The new restrictions only came into effect in November, and added to the government’s own measures to quell some demand by requiring foreign buyers to have an IRD number and introducing a two-year brightline test which would allow the tax department to seek its cut from sales of property held within that period.

Along with trying to rein in rising house prices, the government had to contend with the prospect of missing its targeted operating surplus as low interest rates chipped away at the tax take on savings, tepid inflation leaned against GST, and rising unemployment meant the projected gains in income tax didn’t eventuate.

Finance Minister Bill English managed to achieve his first surplus since taking over the Crown’s finances in 2008, but de-emphasised the desire for continual surpluses in coming years, saying the trajectory was more important over time.

The government had reason to celebrate with the successful conclusion of the Trans-Pacific Partnership negotiations. While trade benefits didn’t extend to the dairy industry, the consequences of New Zealand not joining the trading bloc had been described as “unthinkable” by former Prime Minister Helen Clark. The TPP still has to get through a fractured US House of Representatives and the parliaments of each member nation before it can be ratified.

While that was chalked up as a win, New Zealand’s reputation as open for foreign investment took a knock when Associate Finance Minister Paula Bennett and Land Information Minister Louise Upston scuttled Shanghai Pengxin’s $88 million pitch to buy the 13,843 hectare Lochinver Station near Lake Taupo, saying it failed the national benefit test.

The Financial Markets Authority was busy in the year dealing with foreign firms trying to coat-tail on New Zealand’s squeaky clean reputation by registering on the local financial services provider register.

The market watchdog also wrapped up its long-running dispute with Hanover Finance, cutting a deal with the directors, including Mark Hotchin but not shareholder Eric Watson, to pay $18 million to the small number of investors who would have been covered by its civil claim.

The FMA also reached a $1.5 million deal with Milford Asset Management over a market manipulation claim which still hangs over the fund manager’s former staffer Mark Warminger.

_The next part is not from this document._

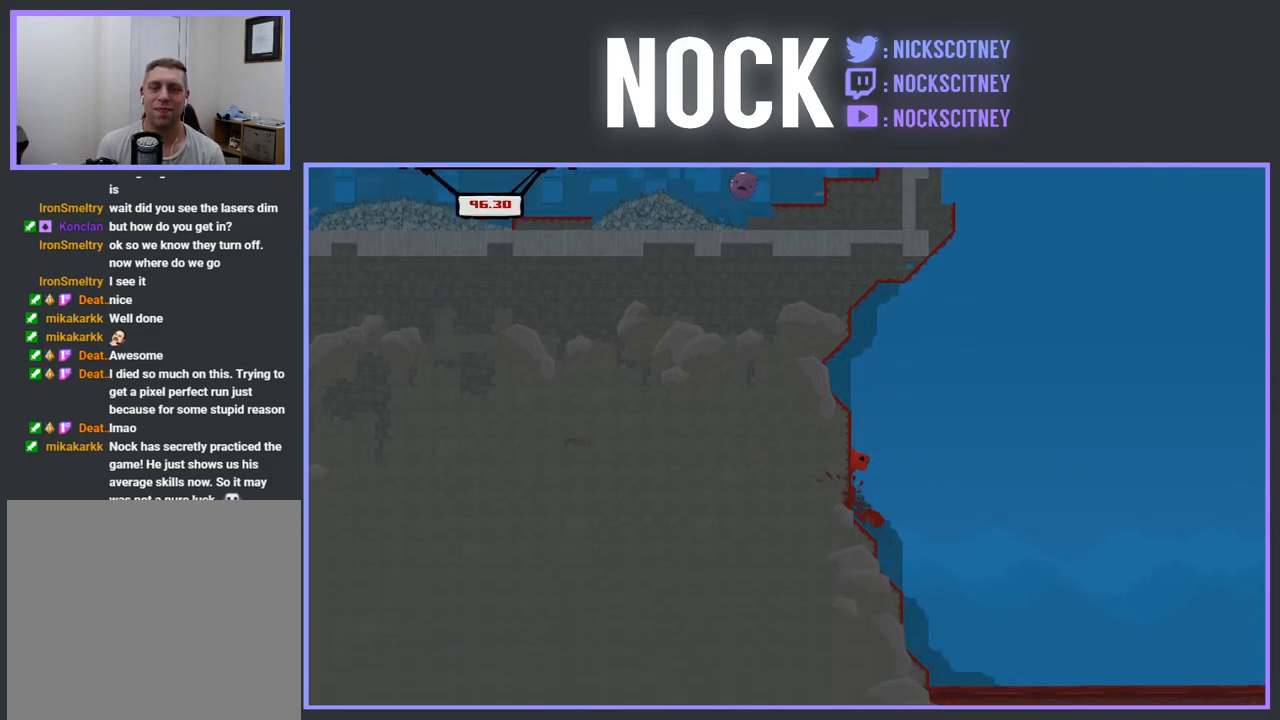
{"buttons": ["CROSS", "R2"], "events": [[167, "CROSS", "up"], [300, "DPAD_LEFT", "up"], [417, "CROSS", "down"]]}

Disgraced Blue Chip boss Mark Bryers showed his face in New Zealand seeking a discharge from his five-and-a-half year bankruptcy to let him do business across the Tasman. The courts granted his request, but imposed a seven-year ban from him acting as a manager or director in New Zealand, leaving it up to Australian officials to how he acts over there.

The Commerce Commission finally came to a conclusion on what telecommunications network operator Chorus should be able to charge on its copper wires, and is still trying to figure out whether Z Energy should be allowed to buy the service station chains owned by Chevron New Zealand, while Royal Dutch Shell is weighing up whether to quit New Zealand altogether.

Retailers continued to struggle in a changing environment, with Wellington stalwart department store Kirkcaldie & Stain’s selling to Australia’s David Jones, chains Wild Pair and Shanton calling in receivers, and Kathmandu Holdings fending off a hostile takeover by Briscoe Group. The government wants to make life easier by upping its take on customs duty from overseas purchases, but hasn’t figured out just how to do so yet.

The stock market had a quiet year in terms of new companies emerging, with just four initial public offerings, and little appetite for small to medium sized enterprises top join NZX’s NXT market. Graeme Hart scaled back and then ditched plans to float what’s left of Carter Holt Harvey.

Crowd-funding platforms attracted more interest at a micro-level, though are competing in a different space to the NZX and its small-cap market.